>> start EXERCISE MATERIALS

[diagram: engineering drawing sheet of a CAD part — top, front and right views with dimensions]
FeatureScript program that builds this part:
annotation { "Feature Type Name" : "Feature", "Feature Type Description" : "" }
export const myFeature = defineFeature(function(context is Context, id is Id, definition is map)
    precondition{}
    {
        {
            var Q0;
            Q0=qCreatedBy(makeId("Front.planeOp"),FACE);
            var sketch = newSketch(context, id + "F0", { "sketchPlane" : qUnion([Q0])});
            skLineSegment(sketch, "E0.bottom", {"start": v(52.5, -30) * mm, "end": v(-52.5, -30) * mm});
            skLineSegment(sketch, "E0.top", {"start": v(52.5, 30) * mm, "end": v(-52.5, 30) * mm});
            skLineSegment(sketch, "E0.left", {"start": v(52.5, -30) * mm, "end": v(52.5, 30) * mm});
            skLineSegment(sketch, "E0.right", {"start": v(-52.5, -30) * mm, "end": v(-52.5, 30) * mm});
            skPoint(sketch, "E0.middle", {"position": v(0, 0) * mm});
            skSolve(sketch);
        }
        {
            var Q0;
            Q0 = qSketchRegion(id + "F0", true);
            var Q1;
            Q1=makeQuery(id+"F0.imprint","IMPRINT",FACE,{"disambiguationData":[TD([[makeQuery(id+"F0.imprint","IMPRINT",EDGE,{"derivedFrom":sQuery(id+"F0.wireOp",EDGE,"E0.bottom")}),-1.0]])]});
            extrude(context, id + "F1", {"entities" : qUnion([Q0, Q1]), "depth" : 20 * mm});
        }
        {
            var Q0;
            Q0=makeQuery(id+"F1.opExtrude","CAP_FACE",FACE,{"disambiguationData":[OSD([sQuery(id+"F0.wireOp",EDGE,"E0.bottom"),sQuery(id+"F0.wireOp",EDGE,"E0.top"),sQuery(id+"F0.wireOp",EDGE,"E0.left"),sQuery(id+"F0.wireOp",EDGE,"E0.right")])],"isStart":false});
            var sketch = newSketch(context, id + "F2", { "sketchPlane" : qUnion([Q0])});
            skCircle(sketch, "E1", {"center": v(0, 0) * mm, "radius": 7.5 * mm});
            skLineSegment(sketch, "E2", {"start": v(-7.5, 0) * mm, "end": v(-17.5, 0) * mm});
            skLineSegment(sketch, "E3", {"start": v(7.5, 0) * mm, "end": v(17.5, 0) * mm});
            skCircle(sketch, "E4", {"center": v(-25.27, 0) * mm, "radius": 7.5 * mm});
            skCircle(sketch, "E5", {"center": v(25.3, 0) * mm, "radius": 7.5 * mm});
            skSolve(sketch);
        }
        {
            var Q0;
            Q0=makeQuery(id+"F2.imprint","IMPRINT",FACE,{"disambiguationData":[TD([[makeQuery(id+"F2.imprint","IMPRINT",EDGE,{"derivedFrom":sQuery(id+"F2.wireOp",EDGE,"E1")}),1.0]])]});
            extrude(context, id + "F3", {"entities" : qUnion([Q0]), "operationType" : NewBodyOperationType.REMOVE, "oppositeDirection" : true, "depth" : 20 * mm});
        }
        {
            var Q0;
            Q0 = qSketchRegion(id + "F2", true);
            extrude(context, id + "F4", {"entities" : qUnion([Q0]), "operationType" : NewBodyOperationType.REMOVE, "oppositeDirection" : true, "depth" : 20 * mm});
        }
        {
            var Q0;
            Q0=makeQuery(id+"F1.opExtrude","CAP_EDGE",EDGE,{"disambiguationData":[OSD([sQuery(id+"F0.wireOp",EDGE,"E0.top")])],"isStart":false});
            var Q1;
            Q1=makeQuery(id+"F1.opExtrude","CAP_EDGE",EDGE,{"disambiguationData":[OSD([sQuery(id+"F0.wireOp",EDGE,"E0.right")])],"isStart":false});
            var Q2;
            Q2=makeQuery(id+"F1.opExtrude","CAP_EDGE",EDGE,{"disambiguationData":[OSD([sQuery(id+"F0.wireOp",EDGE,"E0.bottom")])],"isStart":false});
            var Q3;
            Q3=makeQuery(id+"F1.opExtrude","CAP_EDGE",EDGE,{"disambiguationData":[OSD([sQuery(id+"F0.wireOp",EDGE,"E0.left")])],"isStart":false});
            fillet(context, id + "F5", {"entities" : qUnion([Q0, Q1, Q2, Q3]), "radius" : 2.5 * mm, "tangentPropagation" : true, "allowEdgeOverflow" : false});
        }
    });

>> end EXERCISE MATERIALS

TASK OBJECTIVE –
Copy out the entire listing above, line for line and character for character.

RESPONSE TO THE TASK –
[diagram: engineering drawing sheet of a CAD part — top, front and right views with dimensions]
FeatureScript program that builds this part:
annotation { "Feature Type Name" : "Feature", "Feature Type Description" : "" }
export const myFeature = defineFeature(function(context is Context, id is Id, definition is map)
    precondition{}
    {
        {
            var Q0;
            Q0=qCreatedBy(makeId("Front.planeOp"),FACE);
            var sketch = newSketch(context, id + "F0", { "sketchPlane" : qUnion([Q0])});
            skLineSegment(sketch, "E0.bottom", {"start": v(52.5, -30) * mm, "end": v(-52.5, -30) * mm});
            skLineSegment(sketch, "E0.top", {"start": v(52.5, 30) * mm, "end": v(-52.5, 30) * mm});
            skLineSegment(sketch, "E0.left", {"start": v(52.5, -30) * mm, "end": v(52.5, 30) * mm});
            skLineSegment(sketch, "E0.right", {"start": v(-52.5, -30) * mm, "end": v(-52.5, 30) * mm});
            skPoint(sketch, "E0.middle", {"position": v(0, 0) * mm});
            skSolve(sketch);
        }
        {
            var Q0;
            Q0 = qSketchRegion(id + "F0", true);
            var Q1;
            Q1=makeQuery(id+"F0.imprint","IMPRINT",FACE,{"disambiguationData":[TD([[makeQuery(id+"F0.imprint","IMPRINT",EDGE,{"derivedFrom":sQuery(id+"F0.wireOp",EDGE,"E0.bottom")}),-1.0]])]});
            extrude(context, id + "F1", {"entities" : qUnion([Q0, Q1]), "depth" : 20 * mm});
        }
        {
            var Q0;
            Q0=makeQuery(id+"F1.opExtrude","CAP_FACE",FACE,{"disambiguationData":[OSD([sQuery(id+"F0.wireOp",EDGE,"E0.bottom"),sQuery(id+"F0.wireOp",EDGE,"E0.top"),sQuery(id+"F0.wireOp",EDGE,"E0.left"),sQuery(id+"F0.wireOp",EDGE,"E0.right")])],"isStart":false});
            var sketch = newSketch(context, id + "F2", { "sketchPlane" : qUnion([Q0])});
            skCircle(sketch, "E1", {"center": v(0, 0) * mm, "radius": 7.5 * mm});
            skLineSegment(sketch, "E2", {"start": v(-7.5, 0) * mm, "end": v(-17.5, 0) * mm});
            skLineSegment(sketch, "E3", {"start": v(7.5, 0) * mm, "end": v(17.5, 0) * mm});
            skCircle(sketch, "E4", {"center": v(-25.27, 0) * mm, "radius": 7.5 * mm});
            skCircle(sketch, "E5", {"center": v(25.3, 0) * mm, "radius": 7.5 * mm});
            skSolve(sketch);
        }
        {
            var Q0;
            Q0=makeQuery(id+"F2.imprint","IMPRINT",FACE,{"disambiguationData":[TD([[makeQuery(id+"F2.imprint","IMPRINT",EDGE,{"derivedFrom":sQuery(id+"F2.wireOp",EDGE,"E1")}),1.0]])]});
            extrude(context, id + "F3", {"entities" : qUnion([Q0]), "operationType" : NewBodyOperationType.REMOVE, "oppositeDirection" : true, "depth" : 20 * mm});
        }
        {
            var Q0;
            Q0 = qSketchRegion(id + "F2", true);
            extrude(context, id + "F4", {"entities" : qUnion([Q0]), "operationType" : NewBodyOperationType.REMOVE, "oppositeDirection" : true, "depth" : 20 * mm});
        }
        {
            var Q0;
            Q0=makeQuery(id+"F1.opExtrude","CAP_EDGE",EDGE,{"disambiguationData":[OSD([sQuery(id+"F0.wireOp",EDGE,"E0.top")])],"isStart":false});
            var Q1;
            Q1=makeQuery(id+"F1.opExtrude","CAP_EDGE",EDGE,{"disambiguationData":[OSD([sQuery(id+"F0.wireOp",EDGE,"E0.right")])],"isStart":false});
            var Q2;
            Q2=makeQuery(id+"F1.opExtrude","CAP_EDGE",EDGE,{"disambiguationData":[OSD([sQuery(id+"F0.wireOp",EDGE,"E0.bottom")])],"isStart":false});
            var Q3;
            Q3=makeQuery(id+"F1.opExtrude","CAP_EDGE",EDGE,{"disambiguationData":[OSD([sQuery(id+"F0.wireOp",EDGE,"E0.left")])],"isStart":false});
            fillet(context, id + "F5", {"entities" : qUnion([Q0, Q1, Q2, Q3]), "radius" : 2.5 * mm, "tangentPropagation" : true, "allowEdgeOverflow" : false});
        }
    });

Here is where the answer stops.